Wo und wann der Wirbelsturm am stärksten zuschlägt
Der Wirbelsturm wird kein Blatt vor den Mund nehmen. Wir sprechen von einem Tief, das sich über unserem Meer selbst speisen wird und eine Abfolge extremer Bedingungen mit sich bringt. Im Nordwesten und in den Alpen wird es oberhalb von 600-800 Metern reichlich Neuschnee geben, mit außergewöhnlichen Neuschneemengen oberhalb von 1500 Metern. Im zentralen Tyrrhenischen Raum hingegen werden starke Gewitter und Sturmfluten das Hauptproblem sein, mit Schnee im Toskanisch-Emilianischen Apennin bis in Höhen, die an den Hochwinter erinnern. Im Süden und auf den Inseln wird die Verschlechterung zwischen Donnerstag und Freitag eintreten, mit der Gefahr heftiger Wolkenbrüche auf Sizilien und in Kalabrien, genau dann, wenn sich das Tief nach Osten verlagert.
Wer auf Reisen gehen muss, sollte unbedingt vor dem Aufbruch einen Blick auf 3BMeteo werfen. Die Wettervorhersage für heute Abend zeigt Böen, die so stark sind, dass sie den Verkehr beeinträchtigen können, mit möglichen Sperrungen von Straßen- und Autobahnabschnitten an den Apenninpässen. Und für diejenigen, die in Rom leben – ich weiß, ihr seid an alles gewöhnt –, macht euch auf einen drastischen Temperatursturz zwischen Donnerstag und Freitag gefasst, begleitet von einem Wind, der die Regenschirme tanzen lässt.
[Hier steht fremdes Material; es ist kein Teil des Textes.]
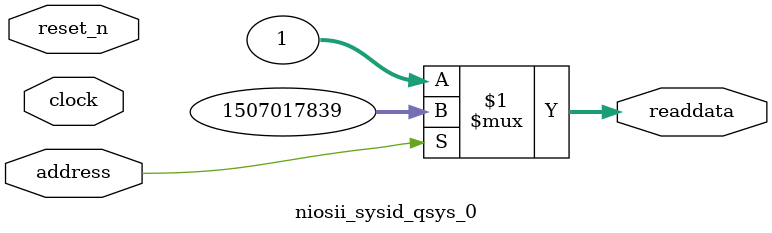
<source format=v>



// synthesis translate_off
`timescale 1ns / 1ps
// synthesis translate_on

// turn off superfluous verilog processor warnings 
// altera message_level Level1 
// altera message_off 10034 10035 10036 10037 10230 10240 10030 

module niosii_sysid_qsys_0 (
               // inputs:
                address,
                clock,
                reset_n,

               // outputs:
                readdata
             )
;

  output  [ 31: 0] readdata;
  input            address;
  input            clock;
  input            reset_n;

  wire    [ 31: 0] readdata;
  //control_slave, which is an e_avalon_slave
  assign readdata = address ? 1507017839 : 1;

endmodule



</source>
Die gute Nachricht? Wenn ein Wirbelsturm diese Kraft hat, erschöpft er sich in der Regel schnell. Schon ab dem Wochenende wird das Hochdruckgebiet versuchen, sich zurückzumelden, und etwas Stabilität und mildere Temperaturen bringen. Aber bis dahin haltet euch fest: Der Winter hat beschlossen, uns daran zu erinnern, dass es ihn gibt – und er wird es mit der lauten Stimme des Windes und dem weißen Schweigen des Schnees zur Unzeit tun.